In an interview for a Swedish documentary called Rainbow Heroes, the Welsh two-time 110m hurdles world champion said the reason he had not previously spoken of his sexuality was to avoid it being “sensationalised”.
Jackson, 50, said he told his parents in 2006 after a former partner sold a “kiss and tell” story to a tabloid newspaper. “I was waiting for them in the kitchen. They walked in and they sat down. My mother could see my face and I was quite distraught. It didn’t faze them at all.”
Speaking to two Swedish former athletes, high-jumper Kajsa Bergqvist and long-jumper Peter Häggström, the track star said: “My mum went: ‘First of all, is the story true?’
“And I said so it’s true, so it’s not like I can deny it. And then she went: ‘Well, why are people so disgraceful?’ I just realised, I’ve got the best parents.”
He told the presenters he had opened up because of the way they had questioned him. “The way you asked me, it was a whole storytelling kind of thing and you were just interested in the way it affected me sports-wise, emotionally wise and my preparation.”
Jackson spoke about the stigma around gay athletes to the Voice newspaper in 2008 when he said: “It’s the 21st century. I don’t think anybody thinks about that any more. There might have been a stigma in years gone by.”
Jackson retired from athletics in 2003. Other athletes, such as the race walker Tom Bosworth, have come out while still competing.
Bosworth came out as gay in 2015, and has since been an impressive advocate for LGBT rights. At the time he told the BBC’s Victoria Derbyshire show: “Coming out is no surprise to my friends, family and even team-mates.”

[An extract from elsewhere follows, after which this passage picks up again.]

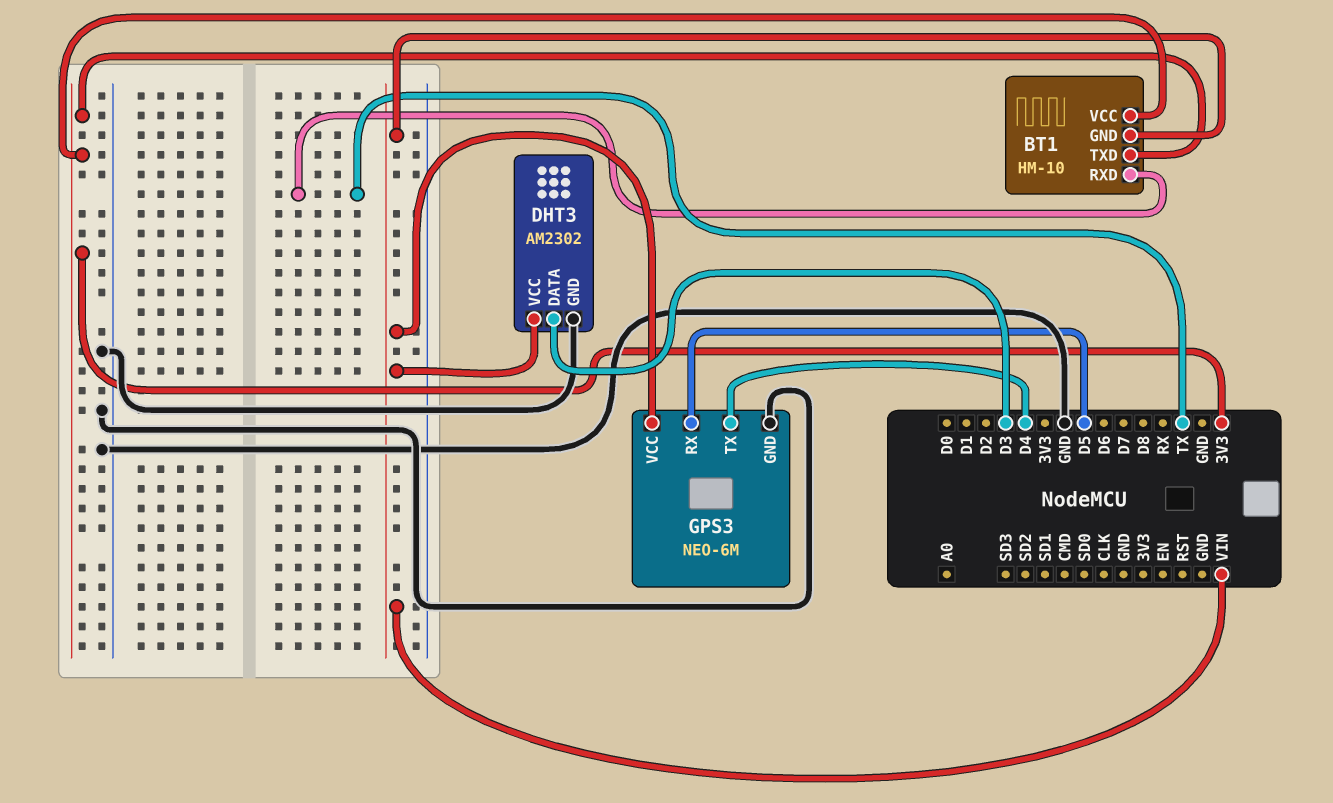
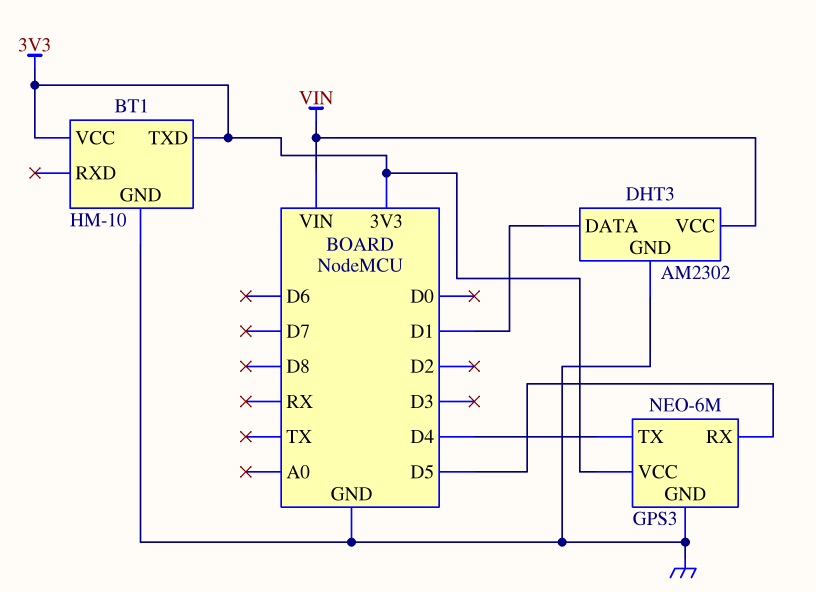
BT1 pin GND: VIN -> GND
BT1 pin RXD: TX -> none
DHT3 pin DATA: D3 -> D1
GPS3 pin VCC: VIN -> 3V3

He had told team-mates at a training camp before the World AthleticsChampionships in 2015. “It was a great chance to talk about in a relaxed environment and everyone was very supportive,” he said.

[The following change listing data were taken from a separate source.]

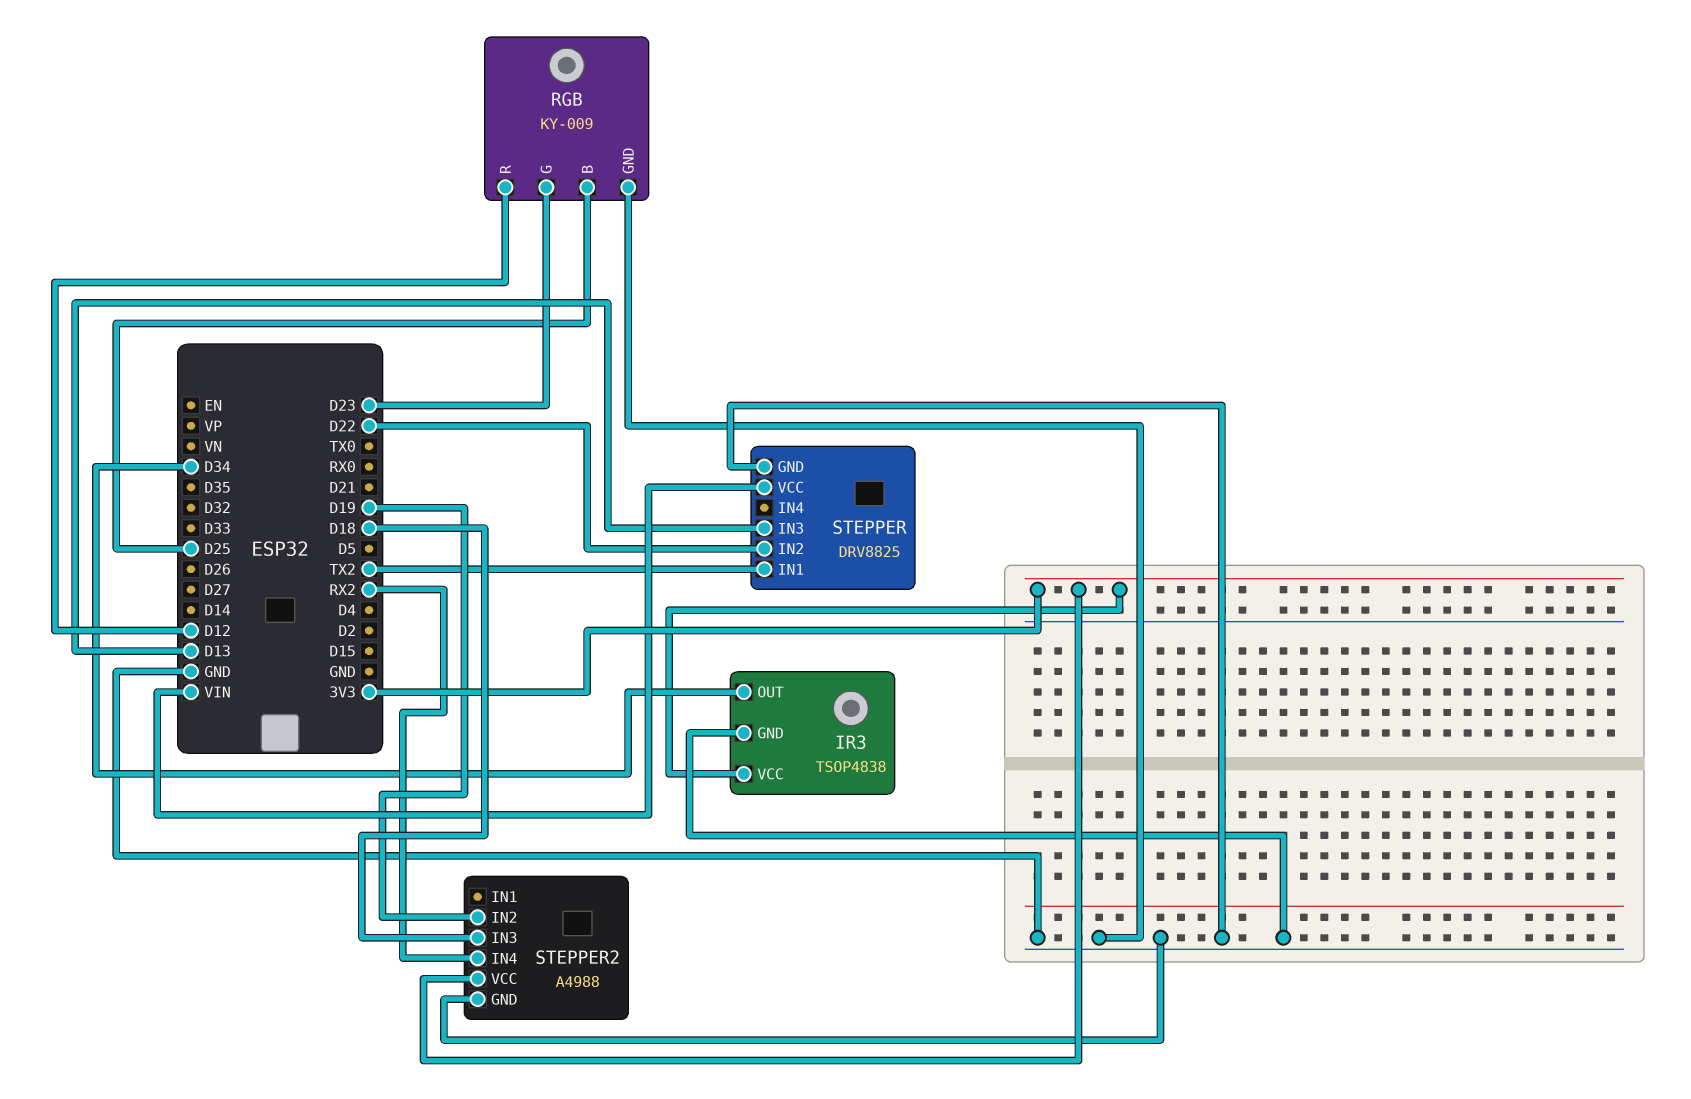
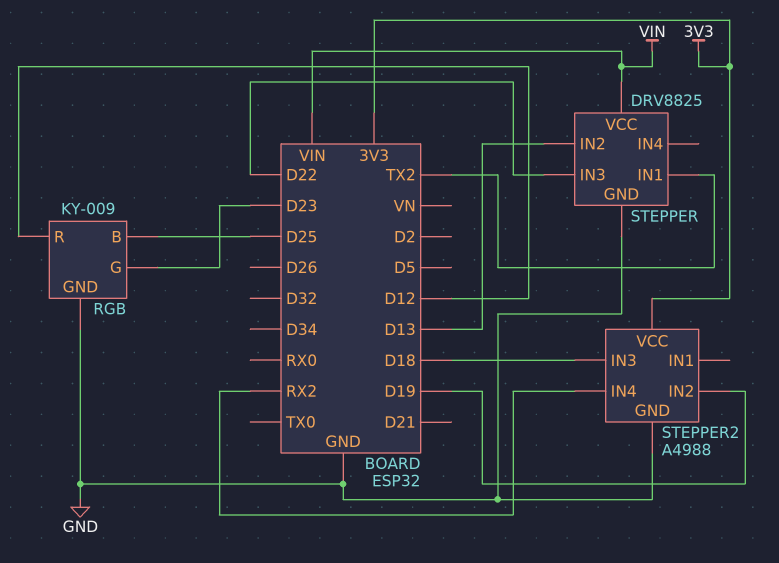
IR3: TSOP4838 -> none
IR3 pin GND: GND -> none
IR3 pin OUT: D34 -> none
IR3 pin VCC: 3V3 -> none
STEPPER pin IN2: D22 -> D13
STEPPER pin IN3: D13 -> D22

Recently, he spoke of his doubts that a top-flight English footballer would ever come out because nothing was changing in the game, and fans still created an atmosphere where they dared not.

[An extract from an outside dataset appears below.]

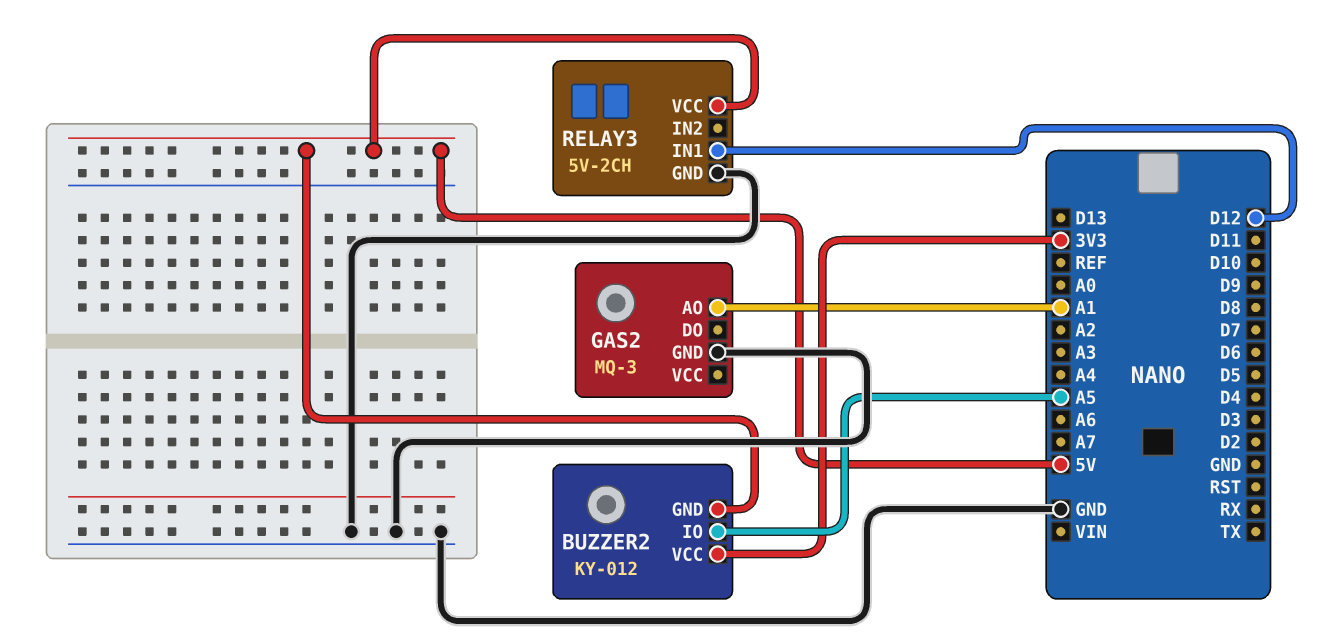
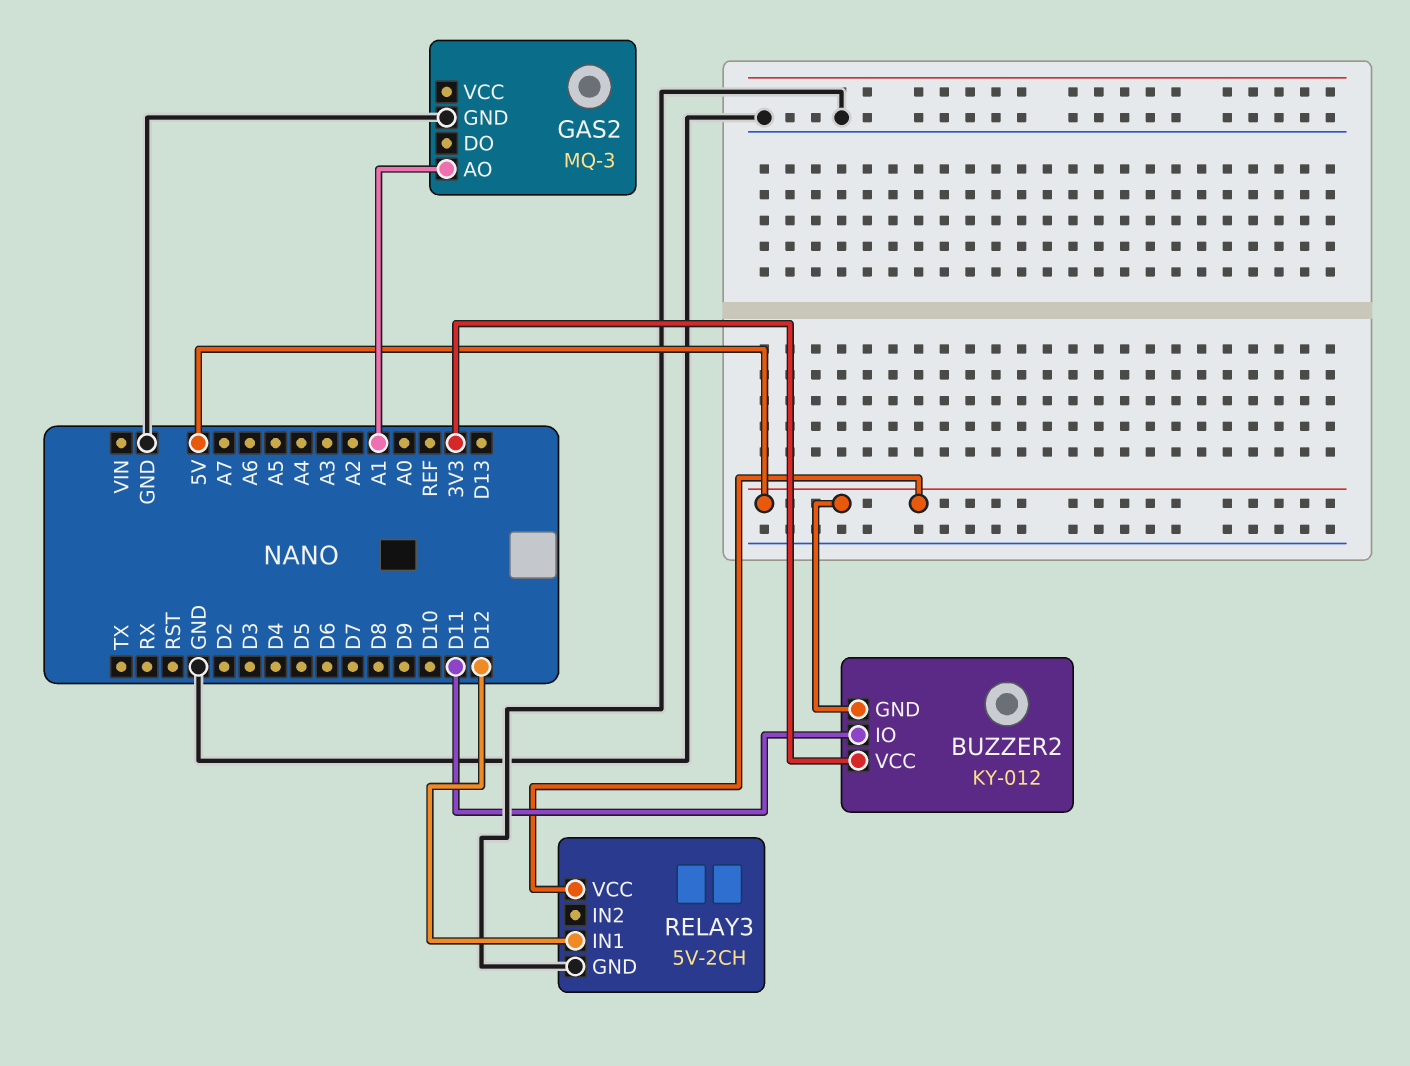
BUZZER2 pin IO: A5 -> D11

The Olympic diver Tom Daley’s decision to come out, which he did in a self-made YouTube clip in December 2013, was a “huge step in the right direction”, according to Bosworth, who added the sports profession still lagged behind others when it came to sexuality.
Keegan Hirst, the then prop and captain of Batley Bulldogs, came out publicly in August 2015, becoming the first British rugby league player to do so while still playing, and receiving an overwhelmingly positive reaction from fans and fellow players.
Casey Stoney, capped more than 100 times for the England women’s national football team, has said she decided to speak publicly about her sexuality after the positive reaction to Daley saying he was in a relationship with a man.
The Australian Olympic gold medallist swimmer Ian Thorpe, who came out in 2014, said he had wanted to for some time, “but I didn’t feel I could. Part of me didn’t know if Australia wanted its champion to be gay.”